Parides burchellanus

Glyn Maxwell

CN: Suicide

Unknowing, I do know there was a time
he noted details, the unmarked forewing,
the scalloped outer margin,
the red post-discal spots on the underside
of the hindwing.

Unknowing, I do know he must have slowly
come to the conclusion there was no one
had come as far as he
in peace with this new creature; in my own field
I have some form.

And because I have some form in my own field
I know that at the moment the pink light
of forest dawn or dusk
crept across his findings and the warm world
was deafening,

I know his mind was turned from everything
he’d leave behind, those shards of incident
I pecked from his poor name
as his poor name was all I had for password
in this work.

That he wouldn’t know that, fifty years before this,
Miss Lucia Green his faraway betrothed
fell for the ship’s captain
who was sailing to St Helena to bring her
to his side.

That he wouldn’t know she married Captain Dodds
for I do know well it isn’t on his mind
as he notes there is no tail,
and in fact the forewing isn’t quite unmarked
it has these

small white spots, and of course he wouldn’t know
in old age he will hang himself in Fulham 
in his outhouse in the garden 
or that his sister gifts his great collections
to Kew 

which holds them still. In the amazing light
of jungle dawn I think of William John
alone with nothing else
but his findings in the morning, all the gone
and the to-come

are shrieking for attention he will only
grant when the work is done, and the tall page
turns and a servant brings
what, coffee, I don’t know, I’ve reached the end
of what I do.


The Science

‘Parides Burchellanus’ is part of a series of 100 poems about the world’s 100 most endangered creatures, based on the IUCN/ZSL list compiled in 2012. I focus on a wide range of subjects: the species itself, the reasons for its plight, its habitat or history, its connection with humankind. I am trying to take a panoramic view of humankind through the filters of these creatures – mammals, birds, insects, plants, marine life – all they have in common is the peril each one faces. 

Parides burchellanus’ is a poem about attention.

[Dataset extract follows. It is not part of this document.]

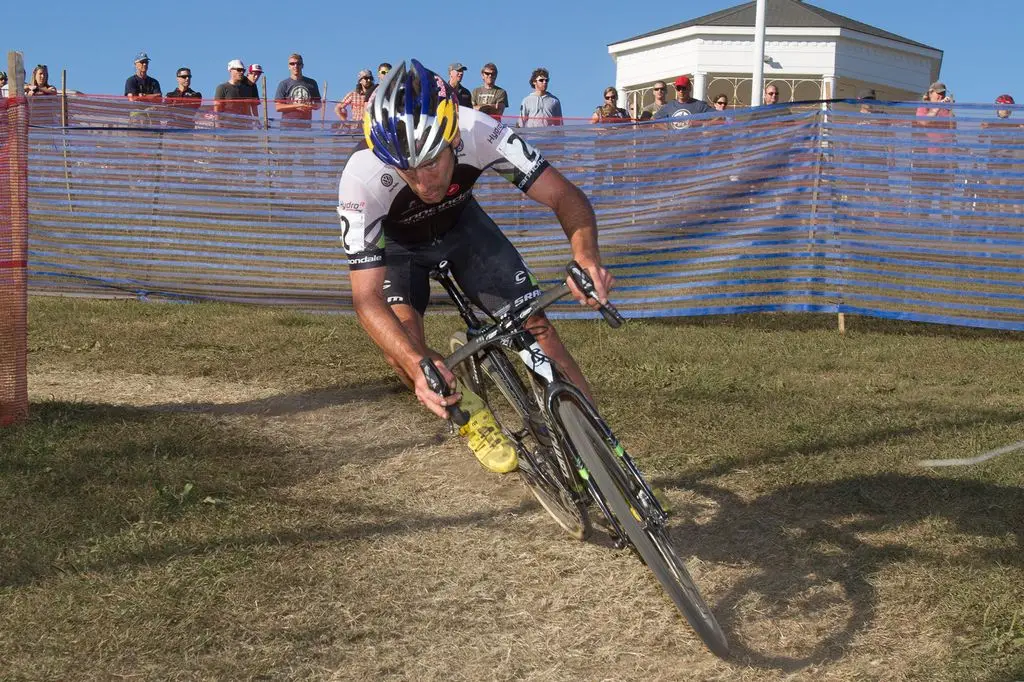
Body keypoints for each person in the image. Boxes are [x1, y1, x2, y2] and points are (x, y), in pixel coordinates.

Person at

As the philosopher-scientist Iain McGilchrist wrote, ‘attention is a moral act.’ A basic research resource like Wikipedia offers salient details of a life; in the case of William John Burchell this includes desertion by his fiancée and suicide in old age. I felt these headlines distort the sense of a long life, so I imagine Burchell at the moment of his apprehending that this swallowtail butterfly is an undiscovered species. His mind is on nothing but getting the details right, while his past and the future are entirely absent. I compare this with the act of writing a poem, the attention required, the limits to imagination in the face of reality.


The Poet

Glyn Maxwell grew up in Hertfordshire. His most recent collections are How The Hell Are You, shortlisted for the T S Eliot Prize in 2020, and The Big Calls, a broadside against recent UK government, featuring poems on the UK’s COVID response, the treatment of migrants, the Met Police, Afghanistan and Grenfell. He has recently published an amplification of his popular guidebook On Poetry, called Silly Games To Save The World, about poetry, psychology, politics and philosophy, available on Substack. His plays have been widely staged. He is Head of Studies on the MA at The Poetry School.